Saya merasa yakin kalau mereka terlalu yakin bahwa pasal 6A ini merupakan tembok Cina yang akan menghalangi calon independen. Tapi, saya yakin akan ada kejutan untuk masalah ini.
Mungkin mereka juga melihat kalau Pilkada independen ternyata tidak mengganggu parpol. Toh, mereka tetap bisa menang. Calon independen itu baru menang di tiga daerah.
Sebenarnya independen itu tidak perlu menang. Hal terpenting bagaimana calon independen bisa mendorong parpol mencari calon yang berkualitas dan tidak menjual Pilkada.
Jadi dengan opitimistis menang di MK?
Ada perbedaan MK dulu dan sekarang. MK yang sekarang lebih melihat pada substansi masalah walaupun risikonya MK dianggap melanggar undang-undang. Seperti Jatim yang dianggap salah karena dianggap melewati wewenang MK.

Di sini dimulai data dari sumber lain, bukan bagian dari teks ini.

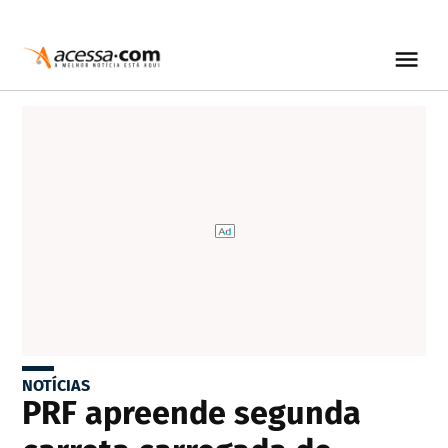
NOTÍCIAS
PRF apreende segunda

Ini yang menjadi menarik, karena kalau dilihat dari sisi formalitas, pasal 6A ini seperti tembok Cina, tapi secara substansi tidak ada masalah, karena ini merupakan praktik demokrasi modern. Mahfudz (Ketua MK) berhasil menunjukkan dirinya bahwa MK merupakan penafsir konstitusi yang hidup. Bukan penafsir konstitusi mati. Konstitusi hidup karena mengikuti perkembangan sosial, politik dalam masyarakat. Dengan begitu saya optimistis bisa menang dan bisa berlaga di 2009.

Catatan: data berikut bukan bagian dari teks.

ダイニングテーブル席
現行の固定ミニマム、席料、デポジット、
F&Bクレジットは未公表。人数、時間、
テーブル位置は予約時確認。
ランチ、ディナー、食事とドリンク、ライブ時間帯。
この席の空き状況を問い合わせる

Kalau sudah lolos MK, apa hambatan lain calon independen?
Setelah lolos MK memang masih ada tahapan lain yang harus diperjuangkan, yaitu bagaimana dibuat regulasinya. Ini membutuhkan Perppu dari presiden untuk dua pasal, yaitu syarat dan waktu. Untuk syarat apakah satu persen terhadap pemilih atau tiga persen terhadap populasi. Jadi dalam hal syarat ini pun akan ada pertarungan lagi.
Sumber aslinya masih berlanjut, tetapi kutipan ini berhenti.